Border control leaves undocumented migrants displaced, says historian
During a period when circular migration between Mexico and the United States declined, border militarization led to an increase in illegal immigration, says Stanford scholar Ana Raquel Minian.
The pending 2013 immigration reform bill aims to establish a pathway to citizenship for more than 11 million undocumented immigrants living in the United States. The bill also calls for the completion of 700 miles of border fencing between the United States and Mexico and doubles the number of Border Patrol agents.
Critics of the bill say that heightened border control measures, along with the bill's proposal to reduce the number of available work visas for agriculture, will only lead to an increase in undocumented migration to the United States from Mexico.
Through an exhaustive study of a time when the border was more porous, Stanford historian Ana Raquel Minian illustrates how "unilateral policies that have attempted to limit population flows across the U.S.-Mexico border through militarization have failed in the past" and are "bound to fail in the future."
Minian's research is the first in-depth history of transnational Mexican migration from 1965 to 1986, an era of transition that saw booming circular migration between the United States and Mexico as well as expanding bi-national efforts to regulate the border. The increasingly stringent immigration policies enacted during this period left many Mexicans without the right to fully belong in either nation.
An assistant professor of history at Stanford, Minian hopes her research will bring to light the "historical development of migratory policies and their impact on people's lives."
Her research, she said, also shows why current immigration policies "must take into account the transnational forces behind people's migratory patterns."
"At the outset, Mexican officials discouraged emigration, but by the 1970s, those same officials were encouraging such departures as a solution to high unemployment and population growth," Minian said.
Simultaneously, she noted, "the U.S. government attempted to address these same problems by starting to militarize the border. Thousands of Mexican nationals found themselves without the substantive right to belong to either nation-state."
According to Minian, border militarization "did not reduce migration but instead made it more dangerous." It also forced undocumented migrants in the United States to make their stay permanent.
Tracing the migrant story
During the course of her field research, Minian, who herself migrated to the United States from Mexico City in 2001, visited towns deep within Mexico, often finding moving stories of dislocation and solidarity.
Minian, who is working on a book project titled "Undocumented Lives," conducted more than 200 oral history interviews and delved into government archives, migrant correspondence, privately held organizational records, personal collections of pamphlets and unpublished ephemera. Her thesis won the 2012 Henry Gabriel Prize from the American Studies Association for the best dissertation of the year in the field of American studies.
To trace migrants' stories, Minian went from town to town interviewing people affected by transborder migration. At times, she sought out the stories of particularly important migrant activists. Gregorio Casillas, for example, was a key figure in building migrant organizations that sent money back to build small towns in Mexico.
Casillas was a founder of a "hometown association," and these groups became increasingly common in the period Minian studies. They raised money through parties and other events to send to Mexico, where local agents were in charge of appropriately distributing it.

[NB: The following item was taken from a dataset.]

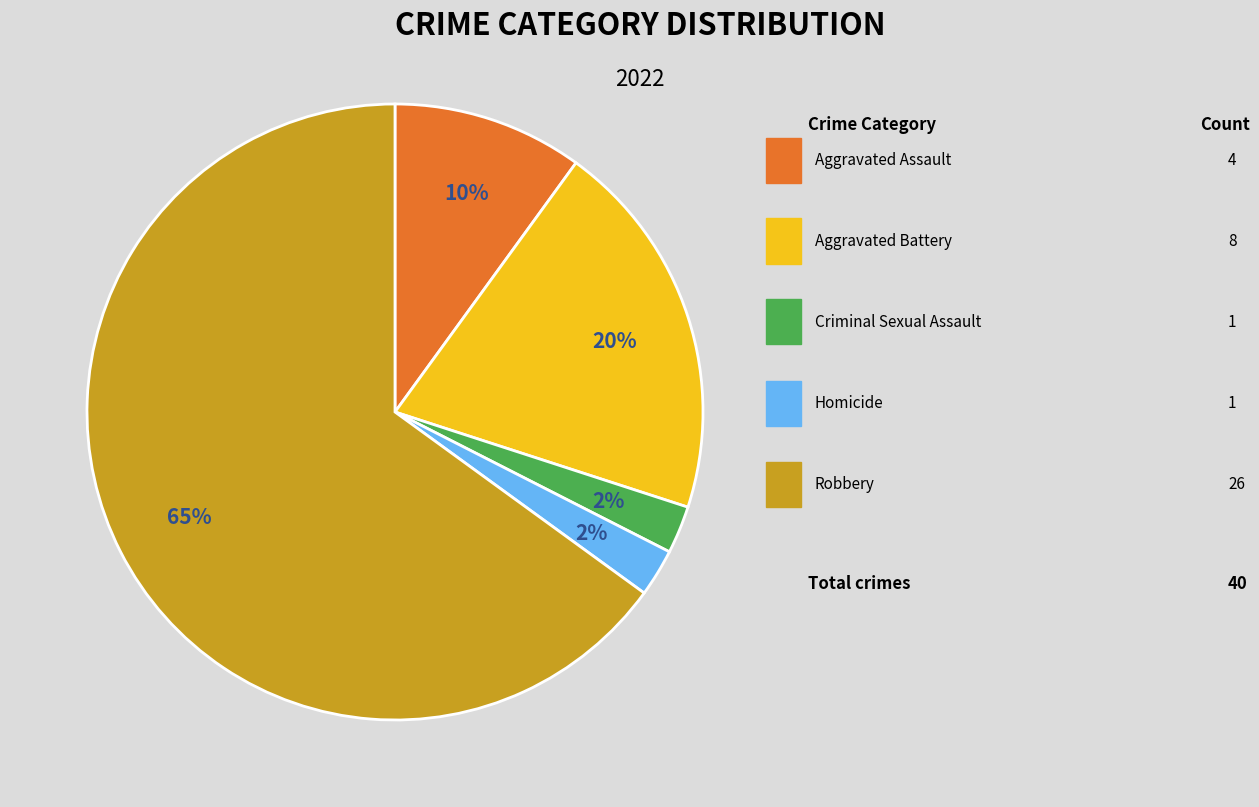

How many slices are in this pie chart?

5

These were spaces of community and solidarity, raising money to send home, not from "family member to family member," Minian said, but instead from "community in the U.S. to community in Mexico" – what she calls an "extraterritorial welfare state."
According to Minian, some towns have this money to thank for their basic infrastructure and systems.
From within Mexico, Mexicans promoted their visions of belonging through songs, ceremonies for the hijo ausente (absent son) and religious festivals. "At a time when neither nation offered them a secure home, members of migrant communities articulated and practiced national and regional belonging on their own terms," Minian said.
When Mexicans began migrating in higher numbers, Minian found that families became disjointed. During the period she studies, "generally Mexican men migrated and women stayed," and as Minian started looking for stories, thinking she might find narratives of female solidarity and community, she instead found "really bleak pictures of human loss and pain."
Militarized border leads to instability
Framed by the 1965 conclusion of the Bracero Program, which brought temporary contract workers to the United States, and the passage of the Immigration Reform and Control Act (IRCA) in 1986, Minian's research underscores the consequences of government policies on human lives.
IRCA legalized 2.3 million undocumented Mexican workers "so they stopped living in the shadows of society," but, paradoxically, Minian said, it also drastically increased the militarization of the border. This, in turn, led migrants to cross through more dangerous terrains, increasing the number of deaths and injuries.
Undocumented migration, Minian said, kept on increasing, but due to the perils and costs of crossing the border, the nature of this migration became less circular.
"Migrants continued coming to the United States out of economic necessity," but, Minian noted, "fewer of them decided to then head back to Mexico with the hope of returning to the United States at a later date" because the risks of crossing the border were simply too great.